Posted in Books, Family/Parenting, History, Media Archive, Monographs, Politics/Public Policy, Social Science, United States on 2009-10-29 03:15Z by Steven

Race Mixing: Black-White Marriage in Postwar America

Harvard University Press
April 2003
382 pages
11 halftones, 1 line drawing
ISBN 13: 978-0-674-01033-8
ISBN 10: 0-674-01033-7

Renee C. Romano, Professor of History, Comparative American Studies, and Africana Studies
Oberlin College

Marriage between blacks and whites is a longstanding and deeply ingrained taboo in American culture. On the eve of World War II, mixed-race marriage was illegal in most states, politicians argued for segregated facilities in order to prevent race mixing, and interracial couples risked public hostility, legal action, even violence. Yet, sixty years later, black-white marriage is no longer illegal or a divisive political issue, and the number of such couples and their mixed-race children has risen dramatically. Renee Romano explains how and why such marriages have gained acceptance, and what this tells us about race relations in contemporary America.

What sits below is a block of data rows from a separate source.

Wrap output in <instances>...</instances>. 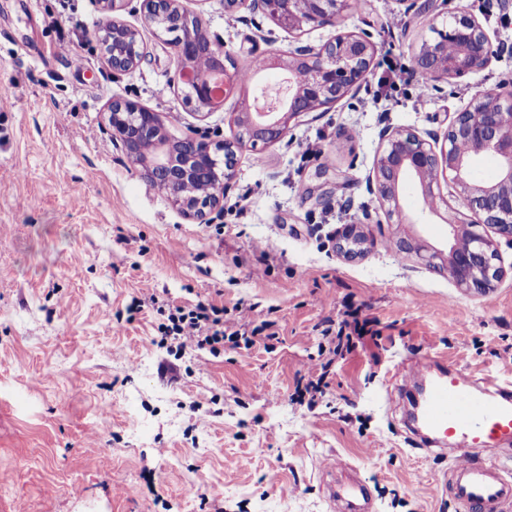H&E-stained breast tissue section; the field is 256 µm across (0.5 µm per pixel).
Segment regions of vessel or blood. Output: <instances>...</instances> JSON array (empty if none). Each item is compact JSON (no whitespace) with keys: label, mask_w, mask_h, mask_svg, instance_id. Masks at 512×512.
<instances>
[{"label":"vessel or blood","mask_w":512,"mask_h":512,"mask_svg":"<svg viewBox=\"0 0 512 512\" xmlns=\"http://www.w3.org/2000/svg\"><path fill=\"white\" fill-rule=\"evenodd\" d=\"M420 402L418 423L433 443L450 450V465L432 484L460 512H512V386L473 385L447 364ZM345 512H372L366 484L352 482L330 492Z\"/></svg>","instance_id":"obj_1"}]
</instances>
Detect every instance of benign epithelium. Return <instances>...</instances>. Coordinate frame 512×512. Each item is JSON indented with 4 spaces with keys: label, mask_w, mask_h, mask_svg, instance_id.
Listing matches in <instances>:
<instances>
[{
    "label": "benign epithelium",
    "mask_w": 512,
    "mask_h": 512,
    "mask_svg": "<svg viewBox=\"0 0 512 512\" xmlns=\"http://www.w3.org/2000/svg\"><path fill=\"white\" fill-rule=\"evenodd\" d=\"M103 2L112 16L99 31L98 50L112 71L130 72L143 59L139 32L119 17L123 0ZM249 2L262 6L290 32L336 28L352 12V0H224V9L231 11ZM143 13L147 25L164 34L176 33L169 44L174 49L178 82L187 89L185 102L203 117L223 109L233 90L227 72L233 55L224 43L209 39L199 18L183 10L179 0H143ZM430 31L431 38L414 58L416 70L429 82L482 70L498 51L482 23L464 11L432 22ZM376 53L374 42L344 31L318 48H298L299 63L288 65L287 94L262 95L255 118L246 117L238 124L240 133L233 141L215 143L198 133L176 138L158 113L129 99L112 102L108 125L146 182L162 189L177 209L203 223L207 211L223 200L238 153L259 142L275 143L284 137L292 120L340 102L366 78ZM484 153L496 155L501 164L500 177L491 186L475 185L470 179L476 155ZM441 175L456 184L465 209L478 217V223L492 226L512 243V85H497L472 98L456 113L441 143L403 130L386 134L372 185L385 216L401 224L405 182H418L423 209L432 213L430 202L440 198ZM191 183L207 187L208 196L186 192ZM364 243L355 224L346 225L339 236L340 250L350 257L360 253ZM402 250L416 253L439 272H448L470 291L485 292L503 275L495 263L492 241L477 230L468 232L464 247L453 242L446 251L430 252L410 239L403 241Z\"/></svg>",
    "instance_id": "benign-epithelium-1"
}]
</instances>
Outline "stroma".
<instances>
[{
	"label": "stroma",
	"mask_w": 512,
	"mask_h": 512,
	"mask_svg": "<svg viewBox=\"0 0 512 512\" xmlns=\"http://www.w3.org/2000/svg\"><path fill=\"white\" fill-rule=\"evenodd\" d=\"M181 4L239 65L336 32L293 34L259 9L227 13L224 0ZM459 9L500 52L416 103L429 21ZM61 14L72 21L58 29ZM393 15L405 21L395 33ZM120 16L144 57L116 74L84 34L102 24L100 0H0V512H331L325 483L343 462L376 512H459L431 492L449 460L414 444L396 374L438 358L478 383L512 381V246L486 228L504 274L482 294L461 288L399 246L412 237L444 248L450 218L474 223L456 186L440 182L445 205L424 215L407 184L410 221L390 224L371 175L385 131L444 136L474 95L512 84V0H367L340 27L377 45L366 79L280 141L244 151L203 223L141 178L106 128L110 103L137 101L173 135L195 128L221 142L288 70L254 73L201 119L142 0H125ZM392 62L408 83L393 85ZM310 142L322 157L304 156ZM353 223L368 245L348 259L336 242ZM267 240L264 260L255 246ZM152 294L229 319L245 310L276 336L217 354L159 346ZM348 302L373 334L335 360L316 406L301 405L296 385Z\"/></svg>",
	"instance_id": "stroma-1"
}]
</instances>
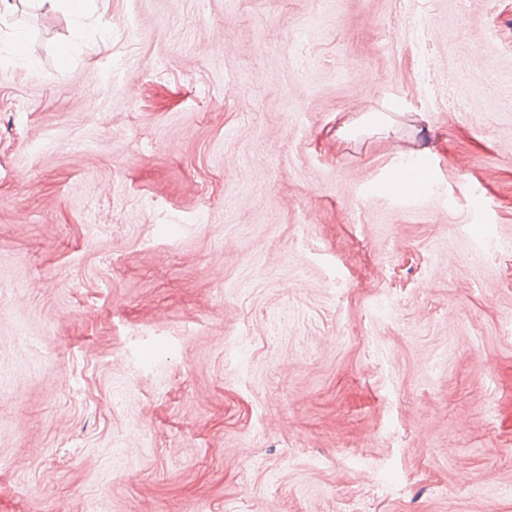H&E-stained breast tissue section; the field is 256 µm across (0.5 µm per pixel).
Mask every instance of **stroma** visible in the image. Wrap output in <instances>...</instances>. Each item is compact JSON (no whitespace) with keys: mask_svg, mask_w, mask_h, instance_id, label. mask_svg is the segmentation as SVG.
<instances>
[{"mask_svg":"<svg viewBox=\"0 0 512 512\" xmlns=\"http://www.w3.org/2000/svg\"><path fill=\"white\" fill-rule=\"evenodd\" d=\"M0 512H512V0H0ZM401 177L395 182H399ZM434 182V173L427 167L415 166L410 169L408 177L402 179L394 188V195L399 198L415 199L424 195Z\"/></svg>","mask_w":512,"mask_h":512,"instance_id":"1","label":"stroma"}]
</instances>
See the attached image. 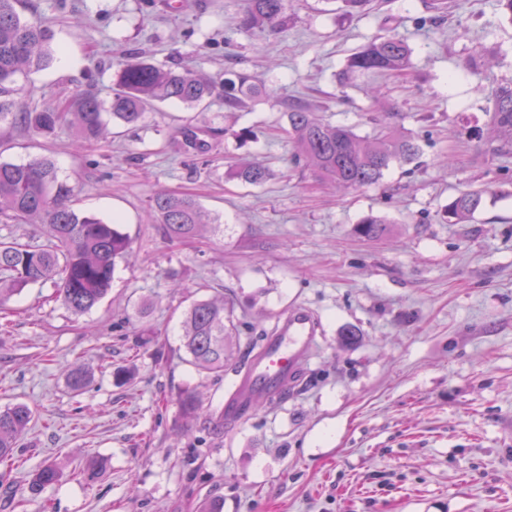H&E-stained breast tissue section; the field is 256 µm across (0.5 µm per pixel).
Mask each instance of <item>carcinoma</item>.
<instances>
[{
  "mask_svg": "<svg viewBox=\"0 0 512 512\" xmlns=\"http://www.w3.org/2000/svg\"><path fill=\"white\" fill-rule=\"evenodd\" d=\"M286 0H242L237 31L267 37L288 32L294 24ZM21 0H0V122L49 139L58 128L75 130V143L83 147L100 139L109 123L133 128L145 118L148 108L167 100L194 105L214 93L213 83L189 70L176 72L150 63L136 53L122 56L112 86V98L104 104L86 92L52 109L32 111L21 102L23 88L18 77L46 69L56 49L51 47L47 18L36 13L23 17ZM411 49L407 39L391 32L375 36L347 60L345 73L354 75H402L409 69ZM238 94L224 95V108L238 109L264 95V88L250 75L236 73ZM296 160H304L314 178L327 184L364 187L379 183L391 166L414 162L420 155L415 138L390 122L392 111L375 117L380 134L367 140L352 128L318 118L310 106L293 99L284 103ZM491 129L501 148H512V81L499 86L493 96ZM235 178L261 185L269 169L261 161L242 163L232 169ZM73 188L60 178L54 162L43 157L28 163L0 161V219L12 224H41L49 244L34 245L17 238L0 240V311L4 303L29 286L54 284L52 299L75 315H83L102 301L112 288L116 262L130 255L128 236L114 224L73 208ZM481 204V192H465L448 204V218L458 222L470 217ZM151 210L162 224L164 235L184 240L200 233L205 224L196 201L188 196L160 193ZM234 328L224 316V301H195L183 321L181 348L200 373L220 377L228 336ZM179 411L190 421L201 415L196 393L179 395ZM33 412L23 403L0 410V464L18 462L16 448L29 428ZM62 467L46 462L33 471L31 491L58 483Z\"/></svg>",
  "mask_w": 512,
  "mask_h": 512,
  "instance_id": "carcinoma-1",
  "label": "carcinoma"
}]
</instances>
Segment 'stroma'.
Masks as SVG:
<instances>
[{
	"label": "stroma",
	"mask_w": 512,
	"mask_h": 512,
	"mask_svg": "<svg viewBox=\"0 0 512 512\" xmlns=\"http://www.w3.org/2000/svg\"><path fill=\"white\" fill-rule=\"evenodd\" d=\"M374 0L345 16L335 0H288V34L237 32L241 0H25L50 18L61 50L23 84L31 106L91 91L110 99L122 54L142 51L213 81L212 99L156 103L138 127L75 150L70 128L45 140L0 128V159L43 156L74 189L76 210L117 220L132 254L110 293L73 315L52 284L6 304L0 330V409L29 404L18 468L0 477V512H512V151L499 150L489 115L512 80V16L496 0ZM394 30L412 50L403 76H357L340 88L348 57ZM244 72L266 96L224 107V73ZM310 103L324 121L374 136V113L421 152L380 184L338 190L294 165L283 100ZM192 129L200 149L186 148ZM248 142H240L241 129ZM265 163L259 186L230 174ZM483 193L466 221L449 203ZM192 197L213 224L168 241L150 212L158 192ZM384 221L372 241L357 226ZM223 295L238 328L223 378L197 372L180 347L197 300ZM320 325L300 385L216 436L206 419L183 429L178 394L203 408L223 402L275 322L295 307ZM80 366L90 385L75 391ZM130 378L117 382V368ZM107 461L94 480L79 472ZM63 467L33 493L29 474Z\"/></svg>",
	"instance_id": "stroma-1"
}]
</instances>
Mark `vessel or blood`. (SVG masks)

Although significant numbers of both blacks and whites still oppose interracial marriage, larger historical forces have greatly diminished overt racism and shaped a new consciousness about mixed-race families. The social revolutions of the 1950s and ’60s (with their emphasis on individualism and nonconformity), the legal sanctions of new civil rights laws, and a decline in the institutional stability of marriage have all contributed to the growing tolerance for interracial relationships. Telling the powerful stories of couples who married across the color line, Romano shows how cultural shifts are lived by individuals, and how they have enabled mixed couples to build supportive communities for themselves and their children.

However, Romano warns that the erosion of this taboo does not mean that racism no longer exists. The history of interracial marriage helps us understand the extent to which America has overcome its racist past, and how much further we must go to achieve meaningful racial equality.